Le rapport de Graham Fraser décevant pour les francophones
OTTAWA – Le cri d’alarme tant attendu sur l’immigration francophone hors Québec n’est finalement pas venu dans le rapport annuel présenté par le commissaire aux langues officielles du Canada, Graham Fraser, le jeudi 7 mai.
SÉBASTIEN PIERROZ
spierroz@tfo.org | @SebPierroz
Promis à faire la part belle à l’immigration, le document de M. Fraser a plutôt insisté longuement sur l’immigration anglophone au Québec. Le commissaire a souligné entre autres que celle-ci n’est pas « reconnue à sa juste valeur », particulièrement en dehors de Montréal.
« C’est un sujet qui n’est pas vraiment étudié. Si j’engage dans ce rapport cette discussion, c’est parce que j’estime qu’elle est basée sur des faits et non sur des impressions. »
Le commissaire souligne malgré tout que la cible des 4,4 % d’immigration francophone en région minoritaire d’ici 2023 fixée par le gouvernement fédéral en 2003 n’est toujours pas atteinte.
« La réalité est tout autre, seulement 2 % des immigrants francophones viennent s’installer hors Québec, c’est insuffisant », a constaté M. Fraser.
« Le chiffre est épeurant », reconnait-il, « mais la majorité vit toujours à un rythme différent de la minorité ». Le commissaire cite par ailleurs la Loi S-205 proposée par la sénatrice Maria Chaput privilégiant « plus les indices de vitalité que les pourcentages ».
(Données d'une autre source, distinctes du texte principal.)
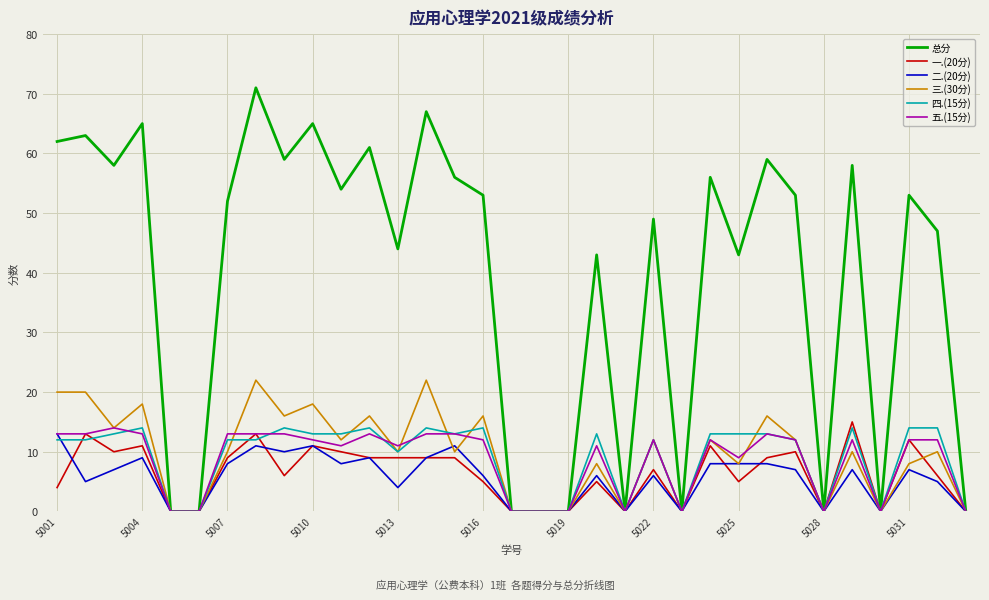

Which series has the largest range (max minus min)?

总分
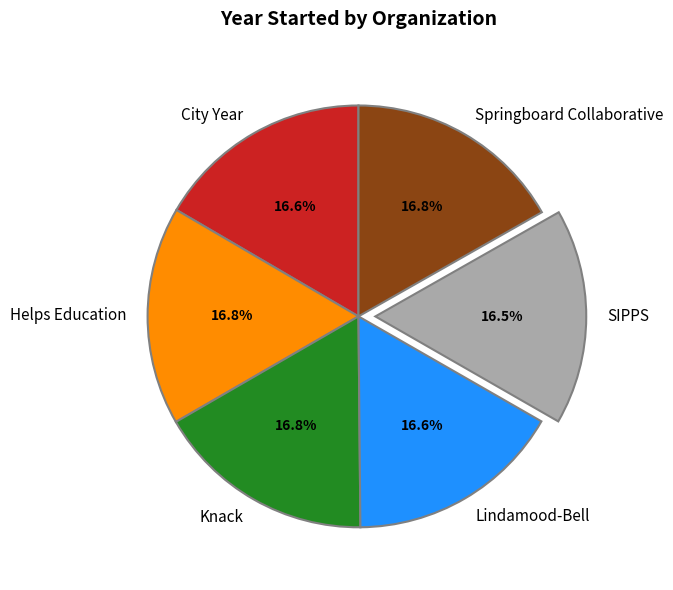

How many slices are in this pie chart?

6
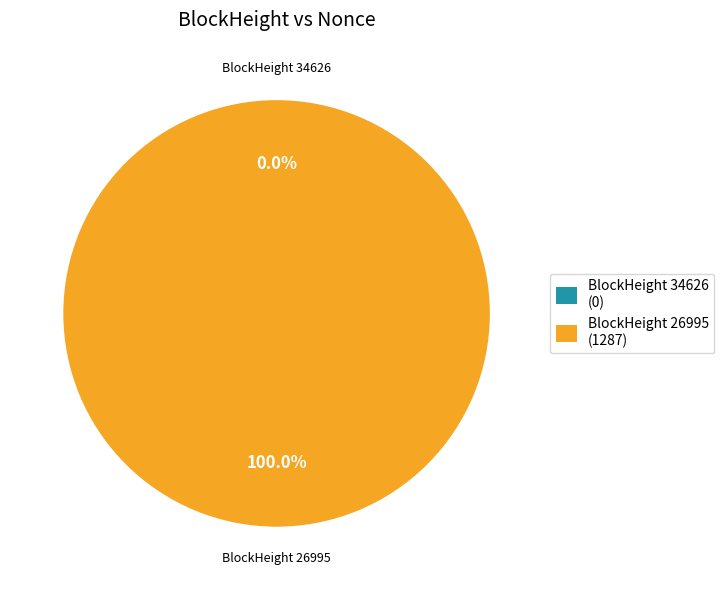

Is it true that 26995 is 94% of the pie?

False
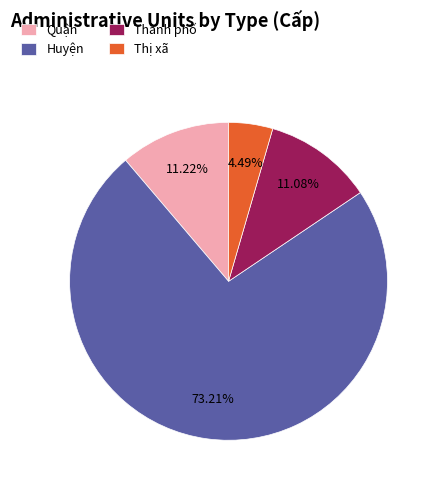

The Thành phố slice represents 11% of the pie. True or false?

True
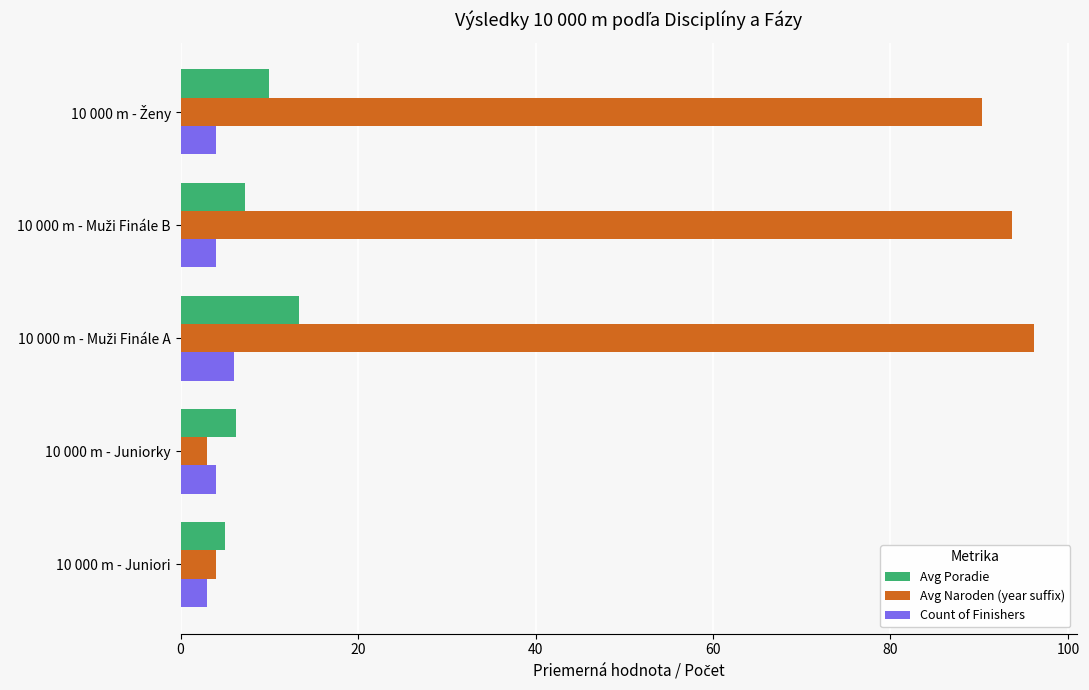

What is the difference between the maximum and minimum values in the Avg Poradie series?

8.3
Solutions proposées en tout cas pour dynamiser l’immigration : des « partenariats étroits » avec les employeurs pour les inciter à l’embauche d’immigrants francophones, les foires d’emplois, ou encore cibler les étudiants étrangers.
Impatience
« Les recommandations du rapport Fraser remontent à son dernier rapport au mois d’octobre », a déploré la présidente de la Fédération des communautés francophones et acadienne (FCFA), Marie-France Kenny. « On se serait attendu à plus effectivement. On aurait aimé des mesures réparatrices et un véritable coup de barre. Le cri d’alarme n’a pas été déclenché. »
Un son de cloche quelque peu identique du côté du porte-parole de l’opposition officielle en matière de langues officielles, le député NPD Claude Gravel : « C’est assez choquant de voir que ce sont les mêmes recommandations qui figuraient déjà dans le rapport de l’an passé. La communauté francophone n’est pas prise au sérieux. »
Force est de reconnaitre que la FCFA perd également patience depuis quelque temps. Le jeudi 26 mars, devant le Comité permanent des langues officielles de la Chambre des communes, Mme Kenny avait laissé éclater sa déception : « On voudrait tuer la francophonie à petit feu, éliminer nos communautés par attrition, qu’on ne s’y prendrait pas autrement. »
Source en partie de la colère de la présidente, le programme électronique Entrée express, censée améliorer les demandes de résidence permanente présentées au titre de certains programmes d’immigration économique, ne comporte toujours pas le succès escompté pour les francophones. Seulement 1% des immigrants hors Québec l’ayant utilisé se seraient ainsi déclarés de langue française.
« Il est encore trop tôt pour analyser les résultats », a fait savoir Graham Fraser prudent, au sujet du programme lancé par Citoyenneté et Immigration Canada (CIC) en janvier 2015.
Plaintes en hausse
Autre enseignant du rapport : la hausse du nombre de plaintes reçues par le bureau du commissaire. De 476 pour le rapport 2013-2014, celles-ci ont grimpé à 550 cette année. C’est même le chiffre le plus élevé en la matière des quatre dernières années.
Parmi elles, quelque 320 concernent les services offerts au public et 126 la langue au travail. Un total de 45 plaintes ont trait aux exigences linguistiques des postes. « Je n’ai pas d’explications à cette augmentation », a reconnu Graham Fraser.
Le rapport a par ailleurs fait état d’une vérification entreprise dès 2010 sur Air Canada pour l’offre des passagers de services de qualité égale, en français et en anglais. Sur les 12 recommandations émises par le commissaire, seule une a été pour l’instant suivie.